Forbes magazine writer Jerry Flint attributed significant blame of the latest generation Thunderbird's demise to a lack of proper sales and marketing, writing: "Ford dealers have been successful selling 35,000-45,000 USD trucks but have little experience selling automobiles in the near-luxury price range. If there was a marketing effort by Ford Motor, I wasn't aware of it. Naturally, sales didn't meet expectations."
Though the retro body styling never changed, exterior and interior color packaging was changed year to year. For 2002, the car was available in bright red ("torch red"), bright yellow ("inspiration yellow"), and turquoise ("Thunderbird blue"), all reminiscent of 1950s colors. Furthermore, "retro" two-tone interiors (black and the color matching the exterior), were paired with these exterior colors.
"Whisper white" and "evening black" exteriors were also available in 2002, with matching solid color interiors or the two-tone red interior. The black and red proved to be the models for the remaining years. Beginning with 2003, the two-tone "retro" interiors were sacked with the exception of red and a limited white, in favor of all-black (or other one-color) interiors. Gone were the bright yellow and turquoise exteriors, replaced with more subdued colors: "mountain shadow grey," "desert sky blue," and coral. Exterior and interior colors added for both the 2004 and 2005 model years remained subdued and white was replaced by platinum silver.
If Ford's tinkering with the exterior/interior packages were designed to boost sales, it didn't work, as sales continued to fall short of the company's hopes. Just 11,998 were sold in 2004. The Ford Motor Company announced in March 2005 that the Thunderbird would again be discontinued in July of that year, with 9,548 sold for 2005. Unlike previous T-birds, a 2nd row of seats were not added which might have widened its appeal, though Lincoln had the LS rather than an upscale Mark based on a Thunderbird platform.
The Thunderbird also shares the same odometer equipment as the Lincoln LS, a system which has caused confusion amongst the buying market. The LS odometer system utilizes a six-digit display including the 1/10 mile indicator. Upon initial inspection it appears as if Ford were returning to old fashioned odometers that simply reset after 99,999.9 miles, but instead the 1/10 mile indicator disappears and becomes a fraction-less odometer reading 100,000 thus forth.

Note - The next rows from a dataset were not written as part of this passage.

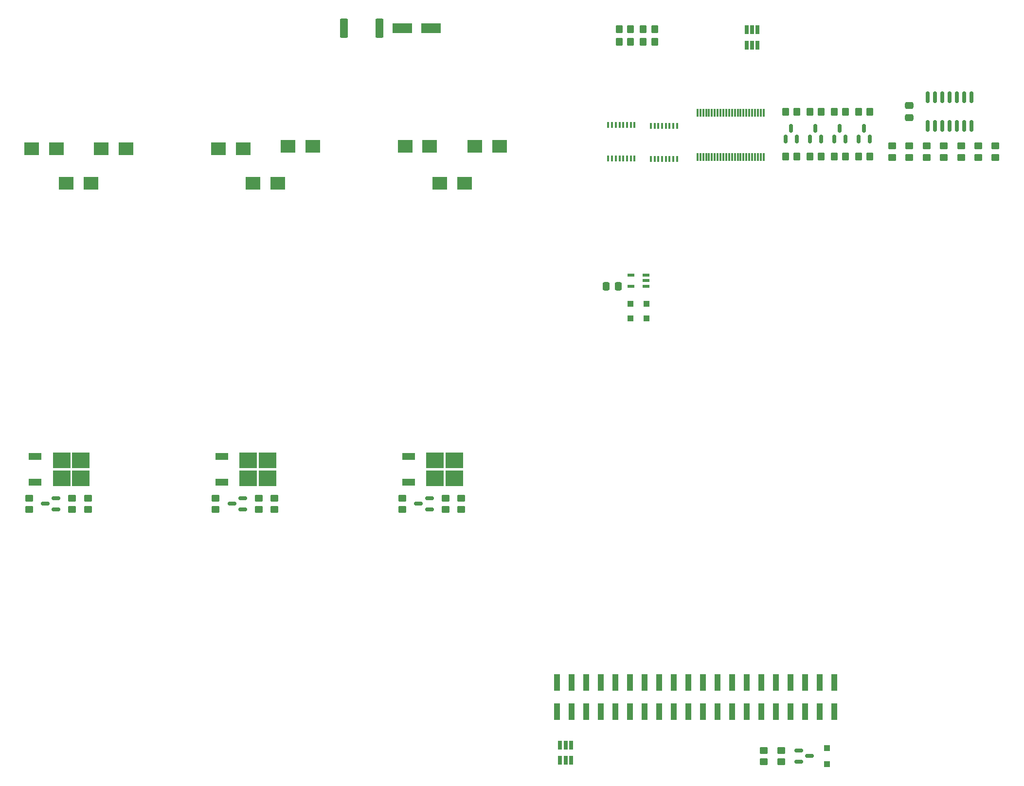
<source format=gbr>
%TF.GenerationSoftware,KiCad,Pcbnew,(6.0.1)*%
%TF.CreationDate,2022-01-31T22:39:25+01:00*%
%TF.ProjectId,OpenMowerMainboard,4f70656e-4d6f-4776-9572-4d61696e626f,rev?*%
%TF.SameCoordinates,Original*%
%TF.FileFunction,Paste,Top*%
%TF.FilePolarity,Positive*%
%FSLAX46Y46*%
G04 Gerber Fmt 4.6, Leading zero omitted, Abs format (unit mm)*
G04 Created by KiCad (PCBNEW (6.0.1)) date 2022-01-31 22:39:25*
%MOMM*%
%LPD*%
G01*
G04 APERTURE LIST*
G04 Aperture macros list*
%AMRoundRect*
0 Rectangle with rounded corners*
0 $1 Rounding radius*
0 $2 $3 $4 $5 $6 $7 $8 $9 X,Y pos of 4 corners*
0 Add a 4 corners polygon primitive as box body*
4,1,4,$2,$3,$4,$5,$6,$7,$8,$9,$2,$3,0*
0 Add four circle primitives for the rounded corners*
1,1,$1+$1,$2,$3*
1,1,$1+$1,$4,$5*
1,1,$1+$1,$6,$7*
1,1,$1+$1,$8,$9*
0 Add four rect primitives between the rounded corners*
20,1,$1+$1,$2,$3,$4,$5,0*
20,1,$1+$1,$4,$5,$6,$7,0*
20,1,$1+$1,$6,$7,$8,$9,0*
20,1,$1+$1,$8,$9,$2,$3,0*%
G04 Aperture macros list end*
%ADD10RoundRect,0.250000X-0.450000X0.350000X-0.450000X-0.350000X0.450000X-0.350000X0.450000X0.350000X0*%
%ADD11R,0.400000X1.000000*%
%ADD12RoundRect,0.150000X-0.587500X-0.150000X0.587500X-0.150000X0.587500X0.150000X-0.587500X0.150000X0*%
%ADD13RoundRect,0.250000X0.350000X0.450000X-0.350000X0.450000X-0.350000X-0.450000X0.350000X-0.450000X0*%
%ADD14RoundRect,0.250000X0.450000X-0.350000X0.450000X0.350000X-0.450000X0.350000X-0.450000X-0.350000X0*%
%ADD15R,1.100000X1.100000*%
%ADD16RoundRect,0.250000X-0.350000X-0.450000X0.350000X-0.450000X0.350000X0.450000X-0.350000X0.450000X0*%
%ADD17R,2.500000X2.300000*%
%ADD18R,0.650000X1.560000*%
%ADD19RoundRect,0.250000X-0.475000X0.337500X-0.475000X-0.337500X0.475000X-0.337500X0.475000X0.337500X0*%
%ADD20RoundRect,0.150000X0.150000X-0.587500X0.150000X0.587500X-0.150000X0.587500X-0.150000X-0.587500X0*%
%ADD21RoundRect,0.150000X0.587500X0.150000X-0.587500X0.150000X-0.587500X-0.150000X0.587500X-0.150000X0*%
%ADD22R,1.000000X3.000000*%
%ADD23R,0.300000X1.425000*%
%ADD24R,3.050000X2.750000*%
%ADD25R,2.200000X1.200000*%
%ADD26R,1.150000X0.600000*%
%ADD27R,3.500000X1.800000*%
%ADD28RoundRect,0.250000X0.337500X0.475000X-0.337500X0.475000X-0.337500X-0.475000X0.337500X-0.475000X0*%
%ADD29RoundRect,0.249999X0.450001X1.425001X-0.450001X1.425001X-0.450001X-1.425001X0.450001X-1.425001X0*%
%ADD30RoundRect,0.150000X0.150000X-0.825000X0.150000X0.825000X-0.150000X0.825000X-0.150000X-0.825000X0*%
G04 APERTURE END LIST*
D10*
X103342323Y-139050000D03*
X103342323Y-141050000D03*
X100592323Y-139050000D03*
X100592323Y-141050000D03*
D11*
X128925000Y-79900000D03*
X129575000Y-79900000D03*
X130225000Y-79900000D03*
X130875000Y-79900000D03*
X131525000Y-79900000D03*
X132175000Y-79900000D03*
X132825000Y-79900000D03*
X133475000Y-79900000D03*
X133475000Y-74100000D03*
X132825000Y-74100000D03*
X132175000Y-74100000D03*
X131525000Y-74100000D03*
X130875000Y-74100000D03*
X130225000Y-74100000D03*
X129575000Y-74100000D03*
X128925000Y-74100000D03*
D10*
X159000000Y-183000000D03*
X159000000Y-185000000D03*
D12*
X162062500Y-183050000D03*
X162062500Y-184950000D03*
X163937500Y-184000000D03*
D13*
X137000000Y-57400000D03*
X135000000Y-57400000D03*
D10*
X38342323Y-139050000D03*
X38342323Y-141050000D03*
D13*
X132800000Y-57400000D03*
X130800000Y-57400000D03*
D14*
X196320000Y-79720000D03*
X196320000Y-77720000D03*
D10*
X35592323Y-139050000D03*
X35592323Y-141050000D03*
D13*
X137000000Y-59600000D03*
X135000000Y-59600000D03*
D15*
X132800000Y-107800000D03*
X135600000Y-107800000D03*
D16*
X168216666Y-79600000D03*
X170216666Y-79600000D03*
D10*
X28092323Y-139050000D03*
X28092323Y-141050000D03*
X193320000Y-77720000D03*
X193320000Y-79720000D03*
D17*
X73175000Y-77750000D03*
X77475000Y-77750000D03*
X28545000Y-78250000D03*
X32845000Y-78250000D03*
X67100000Y-84250000D03*
X71400000Y-84250000D03*
D15*
X135600000Y-105200000D03*
X132800000Y-105200000D03*
D14*
X187320000Y-79720000D03*
X187320000Y-77720000D03*
D10*
X60592323Y-139050000D03*
X60592323Y-141050000D03*
D11*
X136325000Y-80000000D03*
X136975000Y-80000000D03*
X137625000Y-80000000D03*
X138275000Y-80000000D03*
X138925000Y-80000000D03*
X139575000Y-80000000D03*
X140225000Y-80000000D03*
X140875000Y-80000000D03*
X140875000Y-74200000D03*
X140225000Y-74200000D03*
X139575000Y-74200000D03*
X138925000Y-74200000D03*
X138275000Y-74200000D03*
X137625000Y-74200000D03*
X136975000Y-74200000D03*
X136325000Y-74200000D03*
D18*
X153010000Y-60200000D03*
X153960000Y-60200000D03*
X154910000Y-60200000D03*
X154910000Y-57500000D03*
X153960000Y-57500000D03*
X153010000Y-57500000D03*
D19*
X181320000Y-70682500D03*
X181320000Y-72757500D03*
D20*
X172499999Y-76537500D03*
X174399999Y-76537500D03*
X173449999Y-74662500D03*
D21*
X65279823Y-141000000D03*
X65279823Y-139100000D03*
X63404823Y-140050000D03*
D22*
X119970000Y-171180000D03*
X119970000Y-176220000D03*
X122510000Y-171180000D03*
X122510000Y-176220000D03*
X125050000Y-171180000D03*
X125050000Y-176220000D03*
X127590000Y-171180000D03*
X127590000Y-176220000D03*
X130130000Y-171180000D03*
X130130000Y-176220000D03*
X132670000Y-171180000D03*
X132670000Y-176220000D03*
X135210000Y-171180000D03*
X135210000Y-176220000D03*
X137750000Y-171180000D03*
X137750000Y-176220000D03*
X140290000Y-171180000D03*
X140290000Y-176220000D03*
X142830000Y-171180000D03*
X142830000Y-176220000D03*
X145370000Y-171180000D03*
X145370000Y-176220000D03*
X147910000Y-171180000D03*
X147910000Y-176220000D03*
X150450000Y-171180000D03*
X150450000Y-176220000D03*
X152990000Y-171180000D03*
X152990000Y-176220000D03*
X155530000Y-171180000D03*
X155530000Y-176220000D03*
X158070000Y-171180000D03*
X158070000Y-176220000D03*
X160610000Y-171180000D03*
X160610000Y-176220000D03*
X163150000Y-171180000D03*
X163150000Y-176220000D03*
X165690000Y-171180000D03*
X165690000Y-176220000D03*
X168230000Y-171180000D03*
X168230000Y-176220000D03*
D10*
X181320000Y-77720000D03*
X181320000Y-79720000D03*
D16*
X163983333Y-79600000D03*
X165983333Y-79600000D03*
X163983333Y-71800000D03*
X165983333Y-71800000D03*
X172449999Y-79600000D03*
X174449999Y-79600000D03*
D17*
X105675000Y-77750000D03*
X109975000Y-77750000D03*
D10*
X68092323Y-139050000D03*
X68092323Y-141050000D03*
D18*
X122430000Y-182060000D03*
X121480000Y-182060000D03*
X120530000Y-182060000D03*
X120530000Y-184760000D03*
X121480000Y-184760000D03*
X122430000Y-184760000D03*
D13*
X132800000Y-59600000D03*
X130800000Y-59600000D03*
D10*
X190320000Y-77720000D03*
X190320000Y-79720000D03*
D16*
X168216666Y-71800000D03*
X170216666Y-71800000D03*
D14*
X156000000Y-185000000D03*
X156000000Y-183000000D03*
D23*
X155950000Y-71988000D03*
X155450000Y-71988000D03*
X154950000Y-71988000D03*
X154450000Y-71988000D03*
X153950000Y-71988000D03*
X153450000Y-71988000D03*
X152950000Y-71988000D03*
X152450000Y-71988000D03*
X151950000Y-71988000D03*
X151450000Y-71988000D03*
X150950000Y-71988000D03*
X150450000Y-71988000D03*
X149950000Y-71988000D03*
X149450000Y-71988000D03*
X148950000Y-71988000D03*
X148450000Y-71988000D03*
X147950000Y-71988000D03*
X147450000Y-71988000D03*
X146950000Y-71988000D03*
X146450000Y-71988000D03*
X145950000Y-71988000D03*
X145450000Y-71988000D03*
X144950000Y-71988000D03*
X144450000Y-71988000D03*
X144450000Y-79612000D03*
X144950000Y-79612000D03*
X145450000Y-79612000D03*
X145950000Y-79612000D03*
X146450000Y-79612000D03*
X146950000Y-79612000D03*
X147450000Y-79612000D03*
X147950000Y-79612000D03*
X148450000Y-79612000D03*
X148950000Y-79612000D03*
X149450000Y-79612000D03*
X149950000Y-79612000D03*
X150450000Y-79612000D03*
X150950000Y-79612000D03*
X151450000Y-79612000D03*
X151950000Y-79612000D03*
X152450000Y-79612000D03*
X152950000Y-79612000D03*
X153450000Y-79612000D03*
X153950000Y-79612000D03*
X154450000Y-79612000D03*
X154950000Y-79612000D03*
X155450000Y-79612000D03*
X155950000Y-79612000D03*
D24*
X33767323Y-135575000D03*
X33767323Y-132525000D03*
X37117323Y-135575000D03*
X37117323Y-132525000D03*
D25*
X29142323Y-131770000D03*
X29142323Y-136330000D03*
D26*
X135500000Y-102150000D03*
X135500000Y-101200000D03*
X135500000Y-100250000D03*
X132900000Y-100250000D03*
X132900000Y-102150000D03*
D20*
X159800000Y-76537500D03*
X161700000Y-76537500D03*
X160750000Y-74662500D03*
D17*
X93545000Y-77750000D03*
X97845000Y-77750000D03*
D16*
X172449999Y-71800000D03*
X174449999Y-71800000D03*
D17*
X40675000Y-78250000D03*
X44975000Y-78250000D03*
D20*
X168266666Y-76537500D03*
X170166666Y-76537500D03*
X169216666Y-74662500D03*
D24*
X98767323Y-135575000D03*
X102117323Y-132525000D03*
X98767323Y-132525000D03*
X102117323Y-135575000D03*
D25*
X94142323Y-131770000D03*
X94142323Y-136330000D03*
D17*
X99600000Y-84250000D03*
X103900000Y-84250000D03*
D10*
X93092323Y-139050000D03*
X93092323Y-141050000D03*
D21*
X32779823Y-141000000D03*
X32779823Y-139100000D03*
X30904823Y-140050000D03*
D17*
X34600000Y-84250000D03*
X38900000Y-84250000D03*
D16*
X159750000Y-79600000D03*
X161750000Y-79600000D03*
D24*
X66267323Y-132525000D03*
X66267323Y-135575000D03*
X69617323Y-135575000D03*
X69617323Y-132525000D03*
D25*
X61642323Y-131770000D03*
X61642323Y-136330000D03*
D27*
X93100000Y-57200000D03*
X98100000Y-57200000D03*
D28*
X130637500Y-102200000D03*
X128562500Y-102200000D03*
D17*
X61045000Y-78250000D03*
X65345000Y-78250000D03*
D29*
X89050000Y-57200000D03*
X82950000Y-57200000D03*
D30*
X184510000Y-74195000D03*
X185780000Y-74195000D03*
X187050000Y-74195000D03*
X188320000Y-74195000D03*
X189590000Y-74195000D03*
X190860000Y-74195000D03*
X192130000Y-74195000D03*
X192130000Y-69245000D03*
X190860000Y-69245000D03*
X189590000Y-69245000D03*
X188320000Y-69245000D03*
X187050000Y-69245000D03*
X185780000Y-69245000D03*
X184510000Y-69245000D03*
D21*
X97779823Y-141000000D03*
X97779823Y-139100000D03*
X95904823Y-140050000D03*
D10*
X184320000Y-77720000D03*
X184320000Y-79720000D03*
D20*
X164033333Y-76537500D03*
X165933333Y-76537500D03*
X164983333Y-74662500D03*
D16*
X159750000Y-71800000D03*
X161750000Y-71800000D03*
D15*
X167000000Y-182600000D03*
X167000000Y-185400000D03*
D10*
X70842323Y-139050000D03*
X70842323Y-141050000D03*
X178320000Y-77720000D03*
X178320000Y-79720000D03*
M02*

</source>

There was also talk of a performance edition from Ford's SVT. a 2003 Concept, the Ford SuperCharged Thunderbird Concept which was designed by Sid Ramnarace featured a modified Jaguar Supercharged V8. Ford ultimately decided it was not necessary, though some Thunderbird fans believe it could have saved the car, both by improving performance and hearkening back to the Thunderbird's roots. The original 55-57 Thunderbirds came with several engine upgrades and were considered high performance cars of the day. Ford made no effort to give a performance image to the new Thunderbirds, and while the V-8 was competitively powered its relatively heavy weight of over , widely spaced gears, and suspension that favored comfort over handling made it feel more akin to a large luxury car than a true sport coupe.
The 2003 Thunderbird was featured in the James Bond movie Die Another Day. Halle Berry's character of Jinx drove one in the movie. The mainly superficial design changes for the 007 edition Thunderbird were designed by Sid Ramnarace, including the Coral paint color which would become the basis for the Jinx character's wardrobe. Ford issued a limited edition which was produced to commemorate the movie.
In the last 50 years, some 4.2 million Thunderbirds have been sold.
During the 1980-1990s, the aerodynamically clean Thunderbirds were quite successful in NASCAR stock car racing before they were replaced by Taurus-based bodies.